[SOURCE DATA]
>>>>>
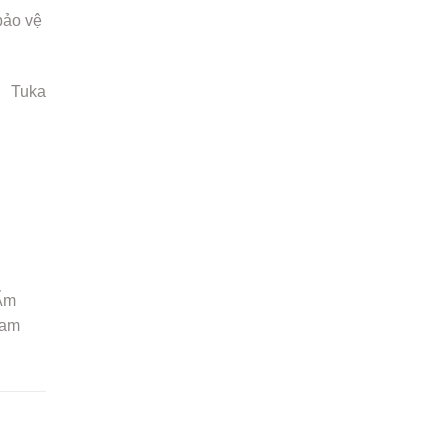
bảo vệ
Tuka
 Ẩm
Nam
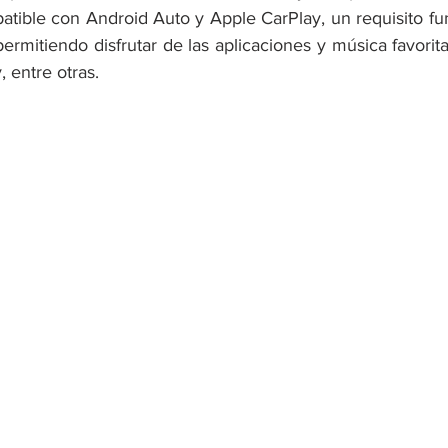
atible con Android Auto y Apple CarPlay, un requisito fu
ermitiendo disfrutar de las aplicaciones y música favorit
 entre otras. 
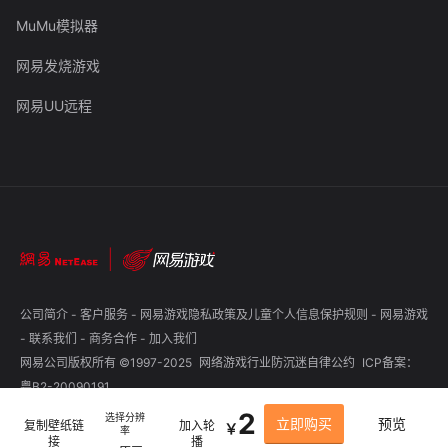
MuMu模拟器
网易发烧游戏
网易UU远程
公司简介
-
客户服务
-
网易游戏隐私政策及儿童个人信息保护规则
-
网易游戏
-
联系我们
-
商务合作
-
加入我们
网易公司版权所有 ©1997-2025
网络游戏行业防沉迷自律公约
ICP备案：
粤B2-20090191
2
选择分辨
立即购买
预览
复制壁纸链
加入轮
￥
率
接
播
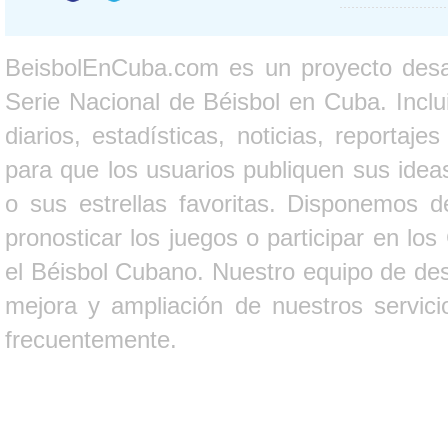
BeisbolEnCuba.com es un proyecto desarr
Serie Nacional de Béisbol en Cuba. Inclui
diarios, estadísticas, noticias, report
para que los usuarios publiquen sus ideas
o sus estrellas favoritas. Disponemos d
pronosticar los juegos o participar en lo
el Béisbol Cubano. Nuestro equipo de des
mejora y ampliación de nuestros servici
frecuentemente.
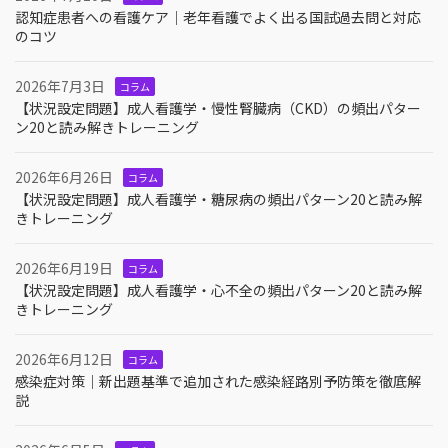
認知症患者への看護ケア｜老年看護でよく出る国試過去問と対応
のコツ
2026年7月3日
コラム
【状況設定問題】成人看護学・慢性腎臓病（CKD）の頻出パター
ン20と読み解きトレーニング
2026年6月26日
コラム
【状況設定問題】成人看護学・糖尿病の頻出パターン20と読み解
きトレーニング
2026年6月19日
コラム
【状況設定問題】成人看護学・心不全の頻出パターン20と読み解
きトレーニング
2026年6月12日
コラム
感染症対策｜新出題基準で追加された感染経路別予防策を徹底解
説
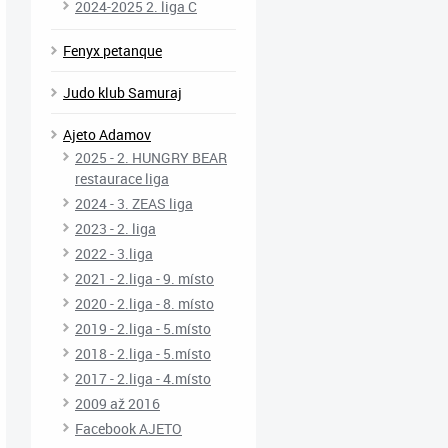
2024-2025 2. liga C
Fenyx petanque
Judo klub Samuraj
Ajeto Adamov
2025 - 2. HUNGRY BEAR
restaurace liga
2024 - 3. ZEAS liga
2023 - 2. liga
2022 - 3.liga
2021 - 2.liga - 9. místo
2020 - 2.liga - 8. místo
2019 - 2.liga - 5.místo
2018 - 2.liga - 5.místo
2017 - 2.liga - 4.místo
2009 až 2016
Facebook AJETO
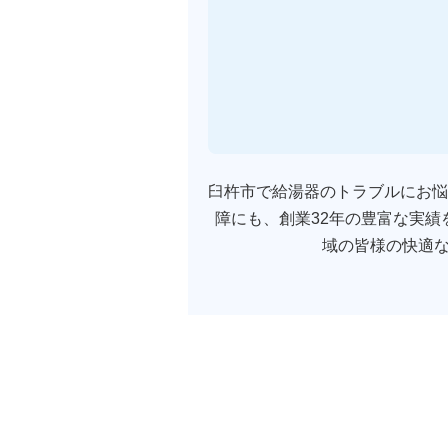
臼杵市で給湯器のトラブルにお悩
障にも、創業32年の豊富な実
域の皆様の快適な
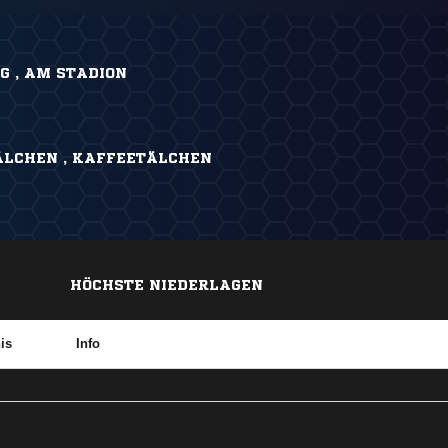
 , AM STADION
LCHEN , KAFFEETÄLCHEN
HÖCHSTE NIEDERLAGEN
is
Info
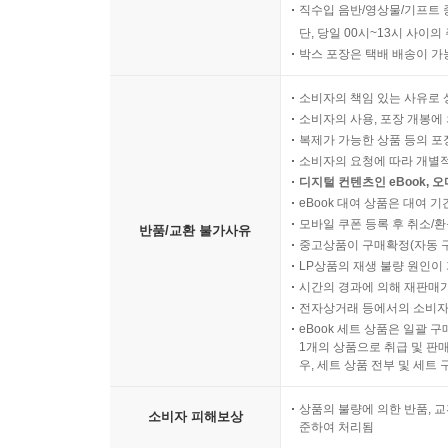
직수입 음반/영상물/기프트 
단, 당일 00시~13시 사이
박스 포장은 택배 배송이 가
소비자의 책임 있는 사유로 
소비자의 사용, 포장 개봉에 
복제가 가능한 상품 등의 포장을 
소비자의 요청에 따라 개별
디지털 컨텐츠인 eBook, 
eBook 대여 상품은 대여 기
모바일 쿠폰 등록 후 취소/환
반품/교환 불가사유
중고상품이 구매확정(자동 
LP상품의 재생 불량 원인이 기
시간의 경과에 의해 재판매가
전자상거래 등에서의 소비자
eBook 세트 상품은 일괄 
1개의 상품으로 취급 및 판매
우, 세트 상품 전부 및 세트
상품의 불량에 의한 반품, 교
소비자 피해보상
준하여 처리됨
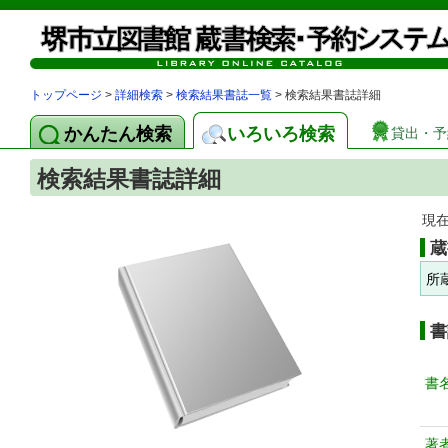
トップページ
>
詳細検索
>
検索結果書誌一覧
> 検索結果書誌詳細
かんたん検索
いろいろ検索
貸出・予
検索結果書誌詳細
現
蔵
所
書
書
著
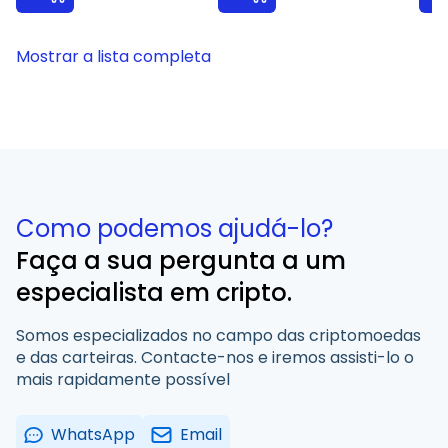
Mostrar a lista completa
Como podemos ajudá-lo?
Faça a sua pergunta a um
especialista em cripto.
Somos especializados no campo das criptomoedas
e das carteiras. Contacte-nos e iremos assisti-lo o
mais rapidamente possível
WhatsApp
Email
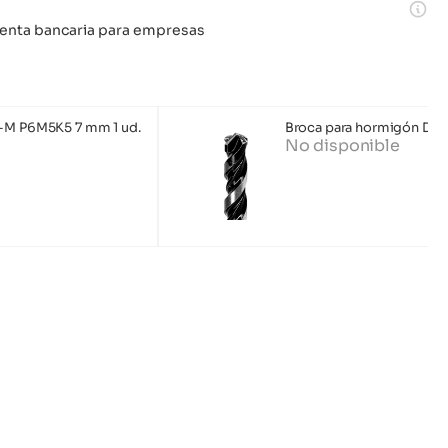
 cuenta bancaria para empresas
o-M P6M5K5 7 mm 1 ud.
Broca para hormigón Dnip
No disponible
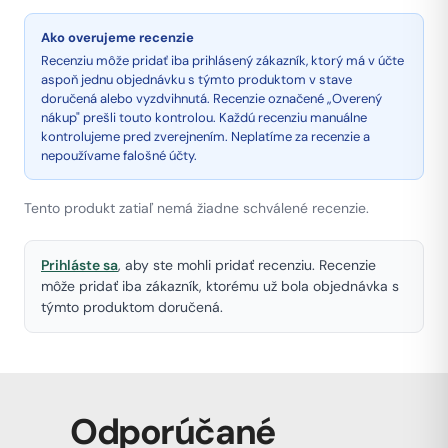
Ako overujeme recenzie
Recenziu môže pridať iba prihlásený zákazník, ktorý má v účte
aspoň jednu objednávku s týmto produktom v stave
doručená alebo vyzdvihnutá. Recenzie označené „Overený
nákup" prešli touto kontrolou. Každú recenziu manuálne
kontrolujeme pred zverejnením. Neplatíme za recenzie a
nepoužívame falošné účty.
Tento produkt zatiaľ nemá žiadne schválené recenzie.
Prihláste sa
, aby ste mohli pridať recenziu. Recenzie
môže pridať iba zákazník, ktorému už bola objednávka s
týmto produktom doručená.
Odporúčané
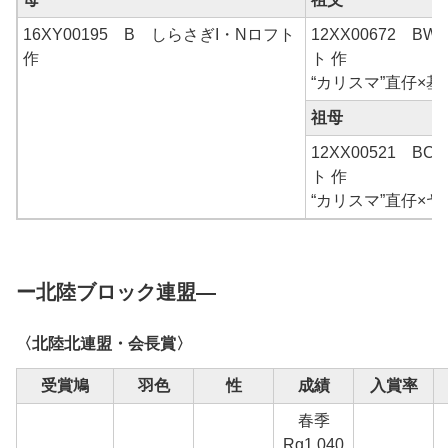
16XY00195 B しらさぎI・Nロフト
12XX00672 B
作
ト 作
“カリスマ”直仔×基
祖母
12XX00521 B
ト 作
“カリスマ”直仔×
ー北陸ブロック連盟―
〈北陸北連盟・会長賞〉
受賞鳩
羽色
性
成績
入賞率
春季
Rg1,040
<<<<<
[HOW TO COMPLETE THIS TASK]
Look above for the line holding "LP상품의 재생 불량 원인이 기" and output everything from it down to the line holding "Každú recenziu manuálne", both ends included, exactly and without images.

[EXERCISE OUTPUT]
LP상품의 재생 불량 원인이 기
시간의 경과에 의해 재판매가
전자상거래 등에서의 소비자
eBook 세트 상품은 일괄 
1개의 상품으로 취급 및 판매
우, 세트 상품 전부 및 세트
상품의 불량에 의한 반품, 교
소비자 피해보상
준하여 처리됨
トップページ
>
詳細検索
>
検索結果書誌一覧
> 検索結果書誌詳細
かんたん検索
いろいろ検索
貸出・予
検索結果書誌詳細
現
蔵
所
書
書
著
Mostrar a lista completa
Como podemos ajudá-lo?
Faça a sua pergunta a um
especialista em cripto.
Somos especializados no campo das criptomoedas
e das carteiras. Contacte-nos e iremos assisti-lo o
mais rapidamente possível
WhatsApp
Email
 cuenta bancaria para empresas
o-M P6M5K5 7 mm 1 ud.
Broca para hormigón Dnip
No disponible
Ako overujeme recenzie
Recenziu môže pridať iba prihlásený zákazník, ktorý má v účte
aspoň jednu objednávku s týmto produktom v stave
doručená alebo vyzdvihnutá. Recenzie označené „Overený
nákup" prešli touto kontrolou. Každú recenziu manuálne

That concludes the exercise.